■ Your assignment ■
Apart from the images, reproduce every record word for word.

■ Study material ■
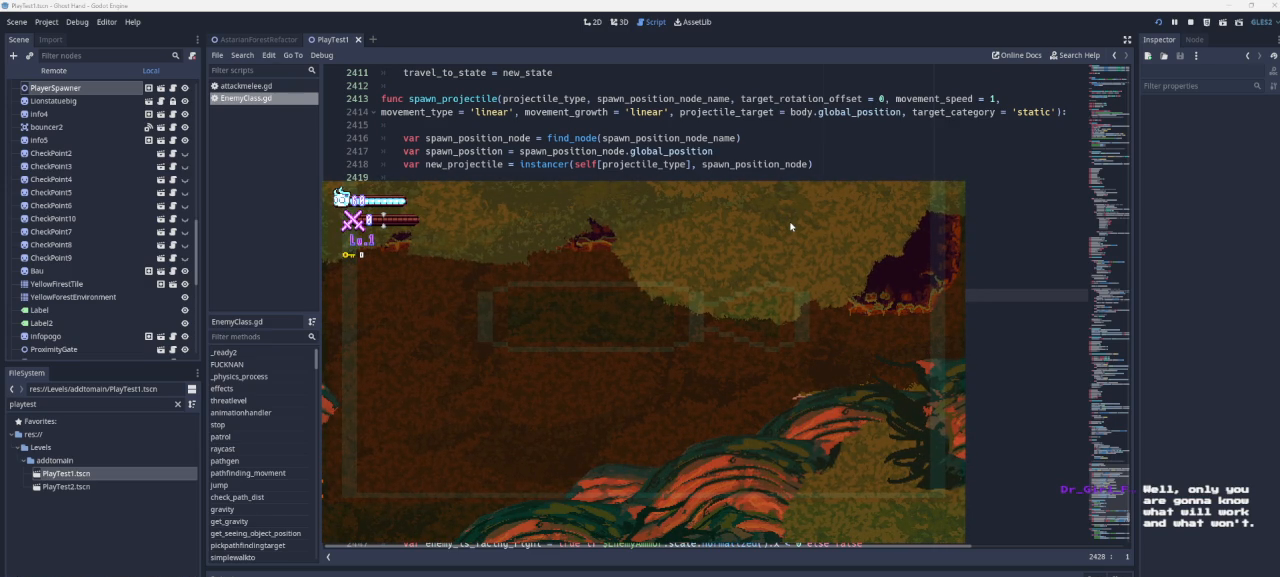
{"buttons": [], "left_stick": "left", "right_stick": "center", "events": []}
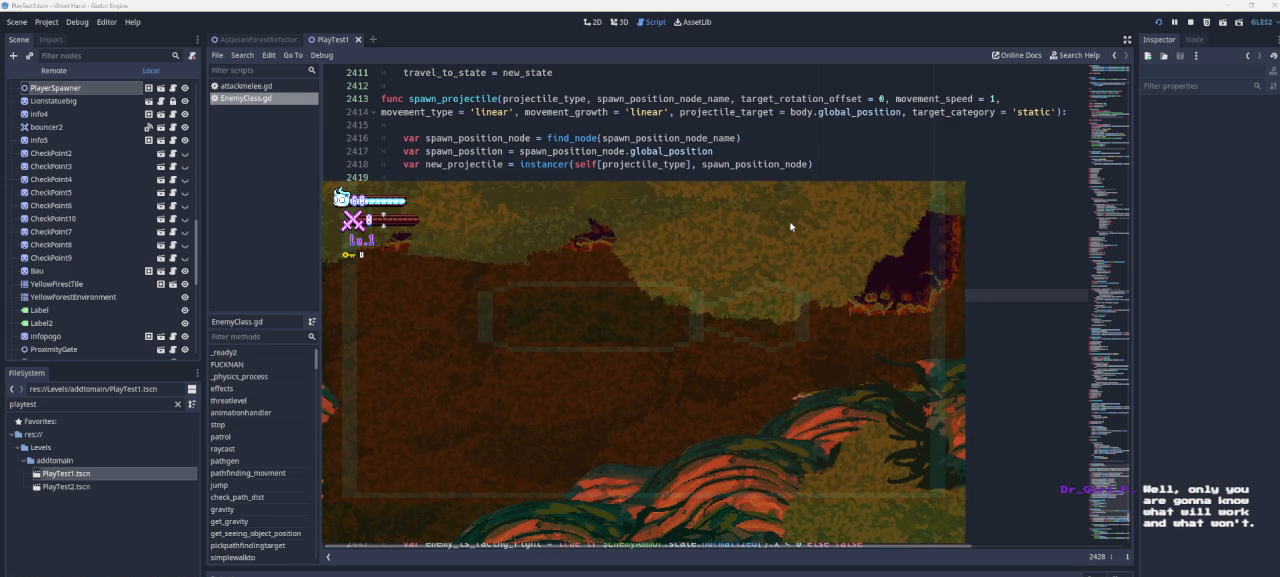
{"buttons": [], "left_stick": "left", "right_stick": "center", "events": []}
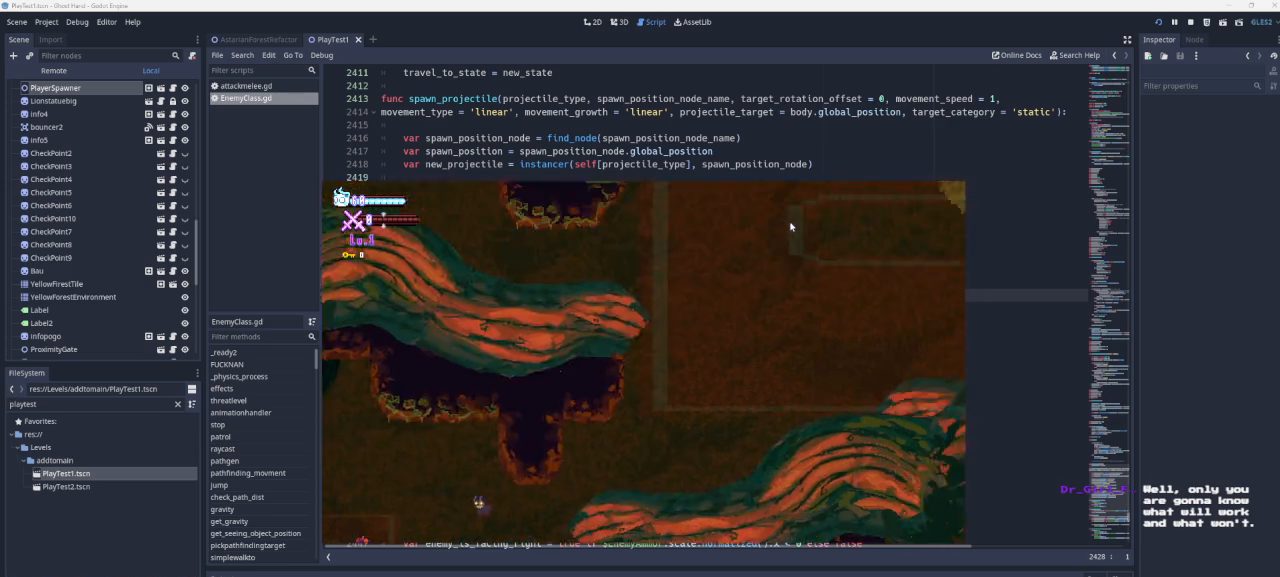
{"buttons": [], "left_stick": "left", "right_stick": "center", "events": []}
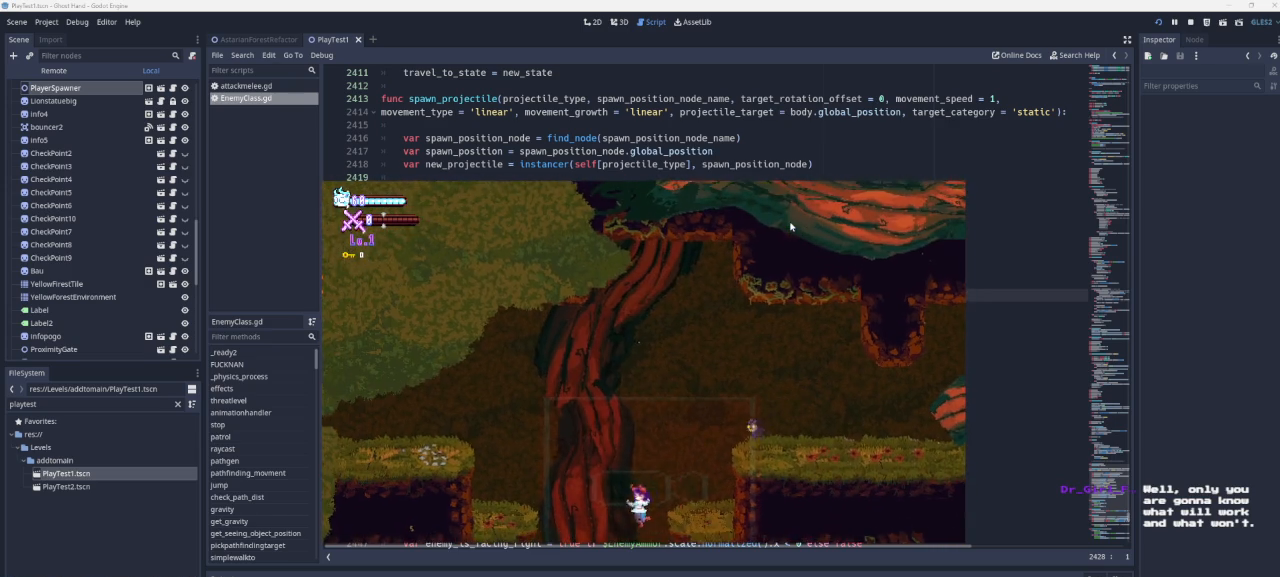
{"buttons": [], "left_stick": "center", "right_stick": "center", "events": [[200, "left_stick", "center"]]}
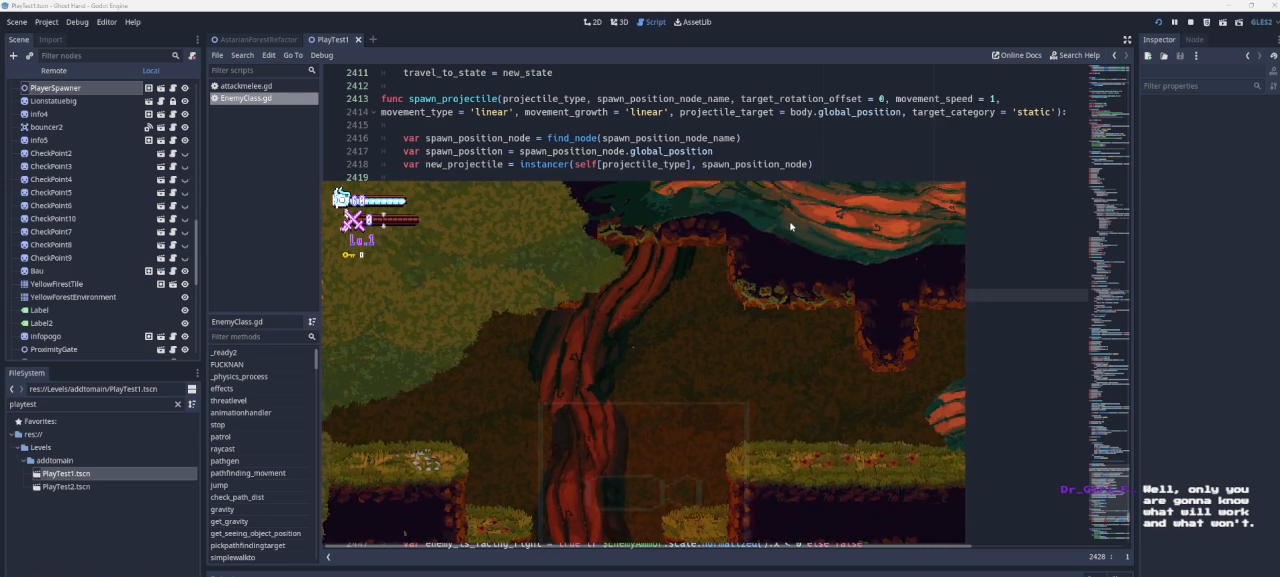
{"buttons": [], "left_stick": "center", "right_stick": "center", "events": []}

■ Task solution ■
{"buttons": [], "left_stick": "left", "right_stick": "center", "events": []}
{"buttons": [], "left_stick": "left", "right_stick": "center", "events": []}
{"buttons": [], "left_stick": "left", "right_stick": "center", "events": []}
{"buttons": [], "left_stick": "center", "right_stick": "center", "events": [[200, "left_stick", "center"]]}
{"buttons": [], "left_stick": "center", "right_stick": "center", "events": []}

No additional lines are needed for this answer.